Inevitably, I spoke about our school value ‘Community’ on Tuesday; surely this episode is the absolute embodiment of that value and these comments from parents could not have expressed it any better.  Music to my ears as Headteacher and a reflection of the sort of school I always hoped we would be.

Well done, once again, to all our award winners and best of luck to all the former Year 13s heading off to university.

On Tuesday, I also spoke about our ambitious goal to raise £80,000 in our 80th year and repeatedly uttered the phrase ‘making a difference’ – something of a Wellington mantra these days.  I’m sure you will get behind this campaign and please endeavour to come along (bring friends, family neighbours etc too) to school at 6.30 pm on Thursday (28th) to listen to what representatives of the three charities have to say and share ideas on how we might achieve this target. 
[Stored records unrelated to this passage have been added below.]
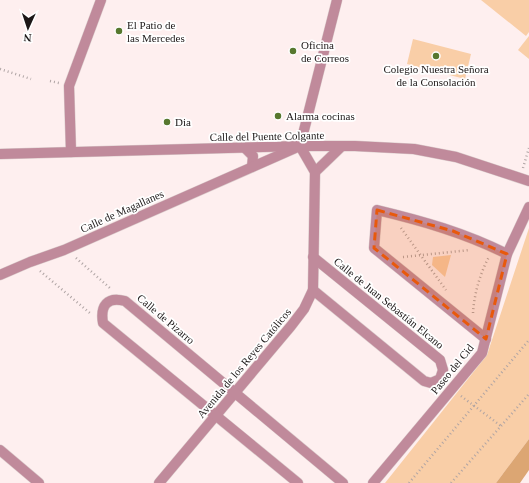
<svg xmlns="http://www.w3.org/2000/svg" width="529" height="483" font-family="'Times New Roman',serif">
<rect width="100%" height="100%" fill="#feefef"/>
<g fill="#f9cea7">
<polygon points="481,0 529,0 529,32 526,36"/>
<polygon points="529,36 529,59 518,50"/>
<polygon points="413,39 471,54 465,79 407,64"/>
<polygon points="529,228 529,439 496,483 385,483 487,355"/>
<polygon points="451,255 445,277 432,265 433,257"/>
</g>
<polygon fill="#dca673" points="529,439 529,470 520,483 496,483"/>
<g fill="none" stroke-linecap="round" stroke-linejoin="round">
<defs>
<path id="pedestrian" d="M 486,339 L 374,248 L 377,210 C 423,221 465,233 507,254"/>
<g id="minor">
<polyline points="300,146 337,0"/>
<polyline points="245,148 253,156 252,167"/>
<polyline points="71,152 69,86 101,0"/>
<polyline points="315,172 341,147"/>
<polyline points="0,275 30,262 64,250 300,146"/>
<polyline points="313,290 424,381 431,383 440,379 443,370 440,360 313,257"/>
<polyline points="0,450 39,483"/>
<polyline points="159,483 291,326 304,309 313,290 315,172 300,146"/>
<path d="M 298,483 L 103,323 C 100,306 107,296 125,301 L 343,483"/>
<polyline points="373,483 482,353 507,254 529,207"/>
</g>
<polyline id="tertiary" points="0,154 300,146 355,146 414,149 456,157 529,181"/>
</defs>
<use href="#pedestrian" stroke="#dacccc" stroke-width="11"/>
<use href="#minor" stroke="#dacccc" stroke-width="11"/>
<use href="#tertiary" stroke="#dacccc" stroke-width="11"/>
<g stroke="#afa4a4" stroke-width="2.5" stroke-dasharray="1 3" stroke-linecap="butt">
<polyline points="0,69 31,79"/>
<polyline points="50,81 59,83"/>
<polyline points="523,168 529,148"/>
<polyline points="401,228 446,290"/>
<polyline points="403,257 470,250"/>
<polyline points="76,258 111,289"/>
<polyline points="40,271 91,314"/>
<path d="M 473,313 C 474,295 480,273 489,257"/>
<polyline points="461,396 501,426"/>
<polyline points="409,483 529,340"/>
<polyline points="451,483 529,394"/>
</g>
<use href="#pedestrian" stroke="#c08a9b" stroke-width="10"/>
<use href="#minor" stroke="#c08a9b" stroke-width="10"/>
<use href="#tertiary" stroke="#c08a9b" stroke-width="10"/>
</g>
<path fill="#e8590c" fill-opacity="0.2" stroke="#e8590c" stroke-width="3" stroke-dasharray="8 5" stroke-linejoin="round" d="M 377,210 L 453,231 L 507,254 L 486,339 L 374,248 Z"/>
<g fill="#57772e" stroke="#fff" stroke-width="1.5">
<circle cx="119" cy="31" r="4"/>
<circle cx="293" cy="51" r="4"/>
<circle cx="436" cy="56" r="4"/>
<circle cx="278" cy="116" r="4"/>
<circle cx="167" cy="122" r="4"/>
</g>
<g text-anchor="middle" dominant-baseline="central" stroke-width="3.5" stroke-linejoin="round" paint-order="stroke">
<g font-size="11" fill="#1c1717" stroke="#fff" text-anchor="start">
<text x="127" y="25">El Patio de<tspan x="127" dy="13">las Mercedes</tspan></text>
<text x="301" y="45">Oficina<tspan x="301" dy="13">de Correos</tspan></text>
<text x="436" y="69" text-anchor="middle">Colegio Nuestra Señora<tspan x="436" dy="13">de la Consolación</tspan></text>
<text x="286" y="116">Alarma cocinas</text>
<text x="175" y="122">Dia</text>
</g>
<g font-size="11" fill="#1c1717" stroke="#fff">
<text transform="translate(267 136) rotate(-1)">Calle del Puente Colgante</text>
<text transform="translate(122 211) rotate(-24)">Calle de Magallanes</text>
<text transform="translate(389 303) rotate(39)">Calle de Juan Sebastián Elcano</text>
<text transform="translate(166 319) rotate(40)">Calle de Pizarro</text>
<text transform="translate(244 363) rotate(-50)">Avenida de los Reyes Católicos</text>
<text transform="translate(452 369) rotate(-51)">Paseo del Cid</text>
</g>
</g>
<g transform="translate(28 28) rotate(183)" stroke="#ffffff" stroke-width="3" paint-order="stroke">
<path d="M0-3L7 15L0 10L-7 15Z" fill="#1c1717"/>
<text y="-6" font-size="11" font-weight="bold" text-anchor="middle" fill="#1c1717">N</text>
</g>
</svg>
I was this week made aware of the achievements of one student who quite clearly personifies the concept of ‘making a difference’ with her charitable endeavours.  Alicia Wright in Year 8 has raised over £12,000 for Henshaws, a local North West Charity for the blind and partially sighted by walking blind-folded firstly from Blackpool to Manchester (60 miles in 3 days) and the following year from Wembley stadium to Old Trafford (180 miles in 10 days).  OMG!  Gob-smacked of Timperley.  I have a new hero / heroine in the form of Alicia.  What an incredible feat and we are exceptionally proud of you, Alicia.  If Alicia can raise that much by herself, surely £80K across the whole school community should be a doddle.

Today has been our Year 7 ‘bonding’ day – the third year we have run this event to assist with the primary-secondary transition process.  Miss Hodges has provided a few words about today so I will leave you to peruse her account, suffice to say that when I returned from a rather long and tedious meeting at the Town Hall, it was uplifting to chat with the young people about their experiences today; they’ve obviously had a great time.  Thanks to the staff who organised and took part.
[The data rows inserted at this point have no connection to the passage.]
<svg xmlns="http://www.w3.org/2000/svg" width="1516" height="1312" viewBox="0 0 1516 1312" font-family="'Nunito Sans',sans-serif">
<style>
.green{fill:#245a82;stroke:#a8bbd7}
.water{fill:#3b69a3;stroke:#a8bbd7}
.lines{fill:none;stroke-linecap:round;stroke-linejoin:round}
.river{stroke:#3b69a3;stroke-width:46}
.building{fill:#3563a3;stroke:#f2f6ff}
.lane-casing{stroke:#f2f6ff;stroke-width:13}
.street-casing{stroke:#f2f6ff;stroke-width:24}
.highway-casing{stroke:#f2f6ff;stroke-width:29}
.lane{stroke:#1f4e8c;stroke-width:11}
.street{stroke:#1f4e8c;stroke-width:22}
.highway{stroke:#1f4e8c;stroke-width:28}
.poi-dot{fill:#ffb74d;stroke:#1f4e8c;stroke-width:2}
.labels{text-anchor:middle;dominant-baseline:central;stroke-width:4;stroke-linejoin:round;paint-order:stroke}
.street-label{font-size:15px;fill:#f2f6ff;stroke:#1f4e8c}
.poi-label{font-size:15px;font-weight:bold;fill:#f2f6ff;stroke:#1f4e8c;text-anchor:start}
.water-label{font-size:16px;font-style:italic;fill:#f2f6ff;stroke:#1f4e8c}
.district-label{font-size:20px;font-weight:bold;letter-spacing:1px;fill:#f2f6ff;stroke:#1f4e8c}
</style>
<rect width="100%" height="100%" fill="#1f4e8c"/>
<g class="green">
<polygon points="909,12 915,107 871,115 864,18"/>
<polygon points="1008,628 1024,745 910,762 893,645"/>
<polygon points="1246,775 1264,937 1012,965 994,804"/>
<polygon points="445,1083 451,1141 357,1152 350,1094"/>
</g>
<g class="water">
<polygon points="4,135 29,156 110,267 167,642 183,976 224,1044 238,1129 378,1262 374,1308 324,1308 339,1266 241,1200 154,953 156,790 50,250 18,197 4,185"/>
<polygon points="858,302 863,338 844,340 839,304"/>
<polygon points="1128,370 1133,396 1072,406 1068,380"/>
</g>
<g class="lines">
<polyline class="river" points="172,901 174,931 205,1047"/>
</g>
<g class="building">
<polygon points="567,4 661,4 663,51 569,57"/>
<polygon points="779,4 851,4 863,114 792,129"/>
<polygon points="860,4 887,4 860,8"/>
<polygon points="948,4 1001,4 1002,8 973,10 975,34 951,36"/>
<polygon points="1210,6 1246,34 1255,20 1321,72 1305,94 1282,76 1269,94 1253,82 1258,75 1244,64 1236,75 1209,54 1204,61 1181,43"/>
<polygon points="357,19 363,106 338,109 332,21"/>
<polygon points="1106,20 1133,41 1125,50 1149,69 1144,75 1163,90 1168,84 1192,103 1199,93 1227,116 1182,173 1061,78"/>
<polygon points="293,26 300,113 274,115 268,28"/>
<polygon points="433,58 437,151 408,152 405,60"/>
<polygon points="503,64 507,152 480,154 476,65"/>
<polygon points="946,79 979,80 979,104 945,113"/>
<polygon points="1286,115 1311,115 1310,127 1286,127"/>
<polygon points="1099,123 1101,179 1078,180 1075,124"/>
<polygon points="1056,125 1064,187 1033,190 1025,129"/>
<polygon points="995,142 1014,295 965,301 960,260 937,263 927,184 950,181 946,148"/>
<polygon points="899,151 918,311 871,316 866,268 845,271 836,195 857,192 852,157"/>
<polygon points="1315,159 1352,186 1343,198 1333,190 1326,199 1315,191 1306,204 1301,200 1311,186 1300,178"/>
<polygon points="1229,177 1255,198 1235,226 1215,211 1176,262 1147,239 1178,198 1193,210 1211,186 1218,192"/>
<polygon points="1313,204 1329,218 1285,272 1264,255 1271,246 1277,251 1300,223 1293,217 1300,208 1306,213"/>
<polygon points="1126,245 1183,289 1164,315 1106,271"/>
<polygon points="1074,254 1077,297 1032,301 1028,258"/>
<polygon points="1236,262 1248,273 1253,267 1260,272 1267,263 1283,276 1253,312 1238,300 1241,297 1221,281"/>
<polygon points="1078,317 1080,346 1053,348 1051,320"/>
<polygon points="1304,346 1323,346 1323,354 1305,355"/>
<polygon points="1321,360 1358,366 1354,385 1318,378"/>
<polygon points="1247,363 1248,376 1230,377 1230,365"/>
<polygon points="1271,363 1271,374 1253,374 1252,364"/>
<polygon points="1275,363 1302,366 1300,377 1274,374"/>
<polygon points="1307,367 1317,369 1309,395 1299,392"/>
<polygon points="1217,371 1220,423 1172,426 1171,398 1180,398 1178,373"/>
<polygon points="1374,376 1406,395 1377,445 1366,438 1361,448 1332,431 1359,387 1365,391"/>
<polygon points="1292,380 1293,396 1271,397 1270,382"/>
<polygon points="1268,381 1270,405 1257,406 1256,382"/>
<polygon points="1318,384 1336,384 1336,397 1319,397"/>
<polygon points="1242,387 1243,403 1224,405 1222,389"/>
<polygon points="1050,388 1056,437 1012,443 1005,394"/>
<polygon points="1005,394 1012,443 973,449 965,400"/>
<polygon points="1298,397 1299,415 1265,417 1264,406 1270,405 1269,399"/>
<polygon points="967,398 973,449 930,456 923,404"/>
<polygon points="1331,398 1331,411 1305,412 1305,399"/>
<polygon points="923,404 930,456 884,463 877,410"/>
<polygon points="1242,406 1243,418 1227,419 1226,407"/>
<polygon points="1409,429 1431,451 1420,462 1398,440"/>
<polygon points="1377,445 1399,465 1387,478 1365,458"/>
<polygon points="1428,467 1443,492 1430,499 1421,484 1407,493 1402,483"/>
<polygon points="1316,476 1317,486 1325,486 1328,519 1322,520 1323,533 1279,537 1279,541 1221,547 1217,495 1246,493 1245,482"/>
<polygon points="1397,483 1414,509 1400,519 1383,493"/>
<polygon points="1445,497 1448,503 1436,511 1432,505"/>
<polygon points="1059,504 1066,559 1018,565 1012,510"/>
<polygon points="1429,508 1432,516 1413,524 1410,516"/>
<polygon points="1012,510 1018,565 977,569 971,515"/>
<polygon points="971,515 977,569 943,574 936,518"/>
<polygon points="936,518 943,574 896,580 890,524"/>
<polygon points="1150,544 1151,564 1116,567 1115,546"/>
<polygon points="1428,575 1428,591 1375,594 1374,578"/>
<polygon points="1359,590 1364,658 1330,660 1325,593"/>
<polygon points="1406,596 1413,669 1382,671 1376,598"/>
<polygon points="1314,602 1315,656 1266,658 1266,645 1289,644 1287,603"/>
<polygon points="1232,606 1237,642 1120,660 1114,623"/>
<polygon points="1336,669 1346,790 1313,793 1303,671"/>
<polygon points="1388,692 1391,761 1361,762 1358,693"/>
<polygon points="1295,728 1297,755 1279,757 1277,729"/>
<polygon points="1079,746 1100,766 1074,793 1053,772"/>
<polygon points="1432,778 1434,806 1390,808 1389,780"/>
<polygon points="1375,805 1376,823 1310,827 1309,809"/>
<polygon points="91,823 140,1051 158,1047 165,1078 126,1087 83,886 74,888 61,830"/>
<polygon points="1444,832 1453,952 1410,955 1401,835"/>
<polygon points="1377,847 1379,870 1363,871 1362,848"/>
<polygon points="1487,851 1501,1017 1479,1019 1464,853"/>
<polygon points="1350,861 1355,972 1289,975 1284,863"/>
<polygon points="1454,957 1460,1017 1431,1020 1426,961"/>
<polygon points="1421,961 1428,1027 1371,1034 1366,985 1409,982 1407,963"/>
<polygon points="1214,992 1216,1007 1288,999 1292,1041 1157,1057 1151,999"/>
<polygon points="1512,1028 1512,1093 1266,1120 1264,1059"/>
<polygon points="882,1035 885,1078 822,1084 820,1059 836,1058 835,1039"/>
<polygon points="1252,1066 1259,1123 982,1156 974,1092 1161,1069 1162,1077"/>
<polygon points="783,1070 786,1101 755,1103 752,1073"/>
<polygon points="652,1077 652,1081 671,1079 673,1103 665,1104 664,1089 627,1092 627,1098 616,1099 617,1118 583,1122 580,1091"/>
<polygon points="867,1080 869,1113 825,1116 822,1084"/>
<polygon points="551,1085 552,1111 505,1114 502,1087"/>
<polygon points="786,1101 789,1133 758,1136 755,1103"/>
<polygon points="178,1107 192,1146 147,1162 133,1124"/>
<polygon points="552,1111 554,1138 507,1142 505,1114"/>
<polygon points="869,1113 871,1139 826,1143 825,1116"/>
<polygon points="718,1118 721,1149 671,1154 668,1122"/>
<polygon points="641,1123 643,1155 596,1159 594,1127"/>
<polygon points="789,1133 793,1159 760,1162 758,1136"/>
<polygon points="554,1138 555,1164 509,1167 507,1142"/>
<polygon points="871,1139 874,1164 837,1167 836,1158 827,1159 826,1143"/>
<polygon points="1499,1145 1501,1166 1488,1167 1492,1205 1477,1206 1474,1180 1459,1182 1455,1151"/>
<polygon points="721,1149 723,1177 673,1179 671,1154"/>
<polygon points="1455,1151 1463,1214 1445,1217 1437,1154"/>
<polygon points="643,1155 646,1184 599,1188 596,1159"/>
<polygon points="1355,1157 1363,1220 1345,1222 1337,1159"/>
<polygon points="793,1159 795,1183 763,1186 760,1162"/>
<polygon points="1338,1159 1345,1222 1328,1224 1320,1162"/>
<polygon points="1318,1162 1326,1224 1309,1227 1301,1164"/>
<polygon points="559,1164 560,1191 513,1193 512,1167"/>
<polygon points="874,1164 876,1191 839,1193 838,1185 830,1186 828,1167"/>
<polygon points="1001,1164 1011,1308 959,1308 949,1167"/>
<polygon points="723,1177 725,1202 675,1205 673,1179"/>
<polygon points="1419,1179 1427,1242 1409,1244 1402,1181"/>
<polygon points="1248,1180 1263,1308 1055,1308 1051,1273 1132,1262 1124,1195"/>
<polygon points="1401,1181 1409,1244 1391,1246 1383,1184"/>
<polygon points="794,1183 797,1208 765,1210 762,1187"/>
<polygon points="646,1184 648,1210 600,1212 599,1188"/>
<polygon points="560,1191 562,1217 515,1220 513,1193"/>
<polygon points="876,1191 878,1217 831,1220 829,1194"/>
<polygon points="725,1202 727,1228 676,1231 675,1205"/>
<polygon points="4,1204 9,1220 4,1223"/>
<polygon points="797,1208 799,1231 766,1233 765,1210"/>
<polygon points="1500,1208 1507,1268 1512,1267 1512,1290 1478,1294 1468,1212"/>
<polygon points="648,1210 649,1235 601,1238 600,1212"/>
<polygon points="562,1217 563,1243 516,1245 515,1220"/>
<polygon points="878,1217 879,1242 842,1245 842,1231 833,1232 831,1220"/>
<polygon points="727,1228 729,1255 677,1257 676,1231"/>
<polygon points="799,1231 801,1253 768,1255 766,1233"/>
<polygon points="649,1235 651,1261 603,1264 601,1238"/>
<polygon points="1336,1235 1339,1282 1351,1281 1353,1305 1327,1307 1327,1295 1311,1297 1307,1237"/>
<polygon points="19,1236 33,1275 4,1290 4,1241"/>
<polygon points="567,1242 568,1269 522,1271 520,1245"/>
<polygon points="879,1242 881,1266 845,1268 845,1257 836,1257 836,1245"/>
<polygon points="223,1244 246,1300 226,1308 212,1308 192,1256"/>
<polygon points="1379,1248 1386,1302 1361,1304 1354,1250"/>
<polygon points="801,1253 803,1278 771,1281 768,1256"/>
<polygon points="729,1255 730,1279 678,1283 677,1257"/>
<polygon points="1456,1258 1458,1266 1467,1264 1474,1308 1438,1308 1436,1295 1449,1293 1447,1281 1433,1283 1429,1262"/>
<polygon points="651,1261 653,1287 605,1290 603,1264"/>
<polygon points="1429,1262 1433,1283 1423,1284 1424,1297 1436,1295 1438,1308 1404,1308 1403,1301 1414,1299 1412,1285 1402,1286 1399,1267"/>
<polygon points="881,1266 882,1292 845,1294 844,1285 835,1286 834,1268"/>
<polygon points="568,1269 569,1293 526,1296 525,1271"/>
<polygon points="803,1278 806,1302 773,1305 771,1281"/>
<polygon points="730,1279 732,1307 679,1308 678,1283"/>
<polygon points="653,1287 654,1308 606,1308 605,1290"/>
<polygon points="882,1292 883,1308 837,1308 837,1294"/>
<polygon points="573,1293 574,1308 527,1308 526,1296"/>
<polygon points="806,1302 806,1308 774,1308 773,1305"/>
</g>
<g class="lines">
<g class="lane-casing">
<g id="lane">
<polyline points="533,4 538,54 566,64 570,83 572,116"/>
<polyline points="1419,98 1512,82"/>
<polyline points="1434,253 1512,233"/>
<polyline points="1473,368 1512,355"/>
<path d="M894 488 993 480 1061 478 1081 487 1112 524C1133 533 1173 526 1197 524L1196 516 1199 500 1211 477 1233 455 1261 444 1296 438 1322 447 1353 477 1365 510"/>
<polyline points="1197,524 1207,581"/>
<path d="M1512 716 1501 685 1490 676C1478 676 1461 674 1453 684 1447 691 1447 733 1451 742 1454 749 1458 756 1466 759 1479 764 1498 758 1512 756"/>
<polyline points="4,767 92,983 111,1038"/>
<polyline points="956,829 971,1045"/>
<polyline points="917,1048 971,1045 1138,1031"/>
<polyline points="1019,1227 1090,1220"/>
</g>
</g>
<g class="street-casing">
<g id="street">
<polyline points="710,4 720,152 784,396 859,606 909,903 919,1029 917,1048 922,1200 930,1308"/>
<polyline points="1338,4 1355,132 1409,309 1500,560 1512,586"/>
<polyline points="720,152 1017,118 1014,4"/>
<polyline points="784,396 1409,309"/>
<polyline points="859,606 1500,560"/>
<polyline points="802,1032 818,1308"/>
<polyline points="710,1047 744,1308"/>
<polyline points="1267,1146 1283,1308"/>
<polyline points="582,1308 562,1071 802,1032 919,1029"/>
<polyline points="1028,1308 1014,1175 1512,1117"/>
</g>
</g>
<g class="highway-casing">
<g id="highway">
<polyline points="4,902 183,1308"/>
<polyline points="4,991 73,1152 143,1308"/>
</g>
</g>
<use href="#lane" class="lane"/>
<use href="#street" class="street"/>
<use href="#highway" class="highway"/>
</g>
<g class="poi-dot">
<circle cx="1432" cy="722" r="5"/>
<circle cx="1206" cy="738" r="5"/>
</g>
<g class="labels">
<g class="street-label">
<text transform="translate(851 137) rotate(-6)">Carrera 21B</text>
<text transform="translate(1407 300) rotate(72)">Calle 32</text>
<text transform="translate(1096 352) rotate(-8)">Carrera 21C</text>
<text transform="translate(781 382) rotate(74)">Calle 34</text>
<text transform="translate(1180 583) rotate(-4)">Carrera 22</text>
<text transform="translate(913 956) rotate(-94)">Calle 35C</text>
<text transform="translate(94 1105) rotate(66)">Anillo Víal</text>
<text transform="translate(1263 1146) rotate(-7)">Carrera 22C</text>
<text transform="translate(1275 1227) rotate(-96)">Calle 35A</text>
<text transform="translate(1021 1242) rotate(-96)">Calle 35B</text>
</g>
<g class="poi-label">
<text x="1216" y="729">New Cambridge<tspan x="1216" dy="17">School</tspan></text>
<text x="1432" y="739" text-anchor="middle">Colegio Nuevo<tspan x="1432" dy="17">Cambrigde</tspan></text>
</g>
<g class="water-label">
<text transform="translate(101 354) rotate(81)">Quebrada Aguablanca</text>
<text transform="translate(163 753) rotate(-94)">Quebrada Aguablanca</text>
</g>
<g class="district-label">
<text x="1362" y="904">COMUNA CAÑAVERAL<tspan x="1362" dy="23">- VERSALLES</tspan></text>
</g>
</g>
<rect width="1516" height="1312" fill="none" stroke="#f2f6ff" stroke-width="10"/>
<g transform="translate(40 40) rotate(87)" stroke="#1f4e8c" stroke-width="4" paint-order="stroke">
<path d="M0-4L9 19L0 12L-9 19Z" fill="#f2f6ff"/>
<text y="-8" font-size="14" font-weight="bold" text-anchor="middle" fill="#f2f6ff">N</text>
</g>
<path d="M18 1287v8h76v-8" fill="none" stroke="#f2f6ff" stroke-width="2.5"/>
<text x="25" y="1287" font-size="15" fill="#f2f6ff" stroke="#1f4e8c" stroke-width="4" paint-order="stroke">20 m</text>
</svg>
There’s lots else for you to read about in ‘Latest News’ this week and you don’t need me to comment unnecessarily about those items.

I would like to finish with the words of a parent from an email sent following the Awards Evening, as I couldn’t have put it better myself.  It has been a challenging week in many ways and that’s often the case but this just about sums up my thoughts on my own position and the very privileged role I find myself in; “I could tell from your face that you were extremely proud to be Head of such an amazing school with great teachers and great students, both a credit to you.”

Have a wonderful weekend doing whatever you do and I’ll look forward to reflecting again next Friday on another week that we can all be proud of.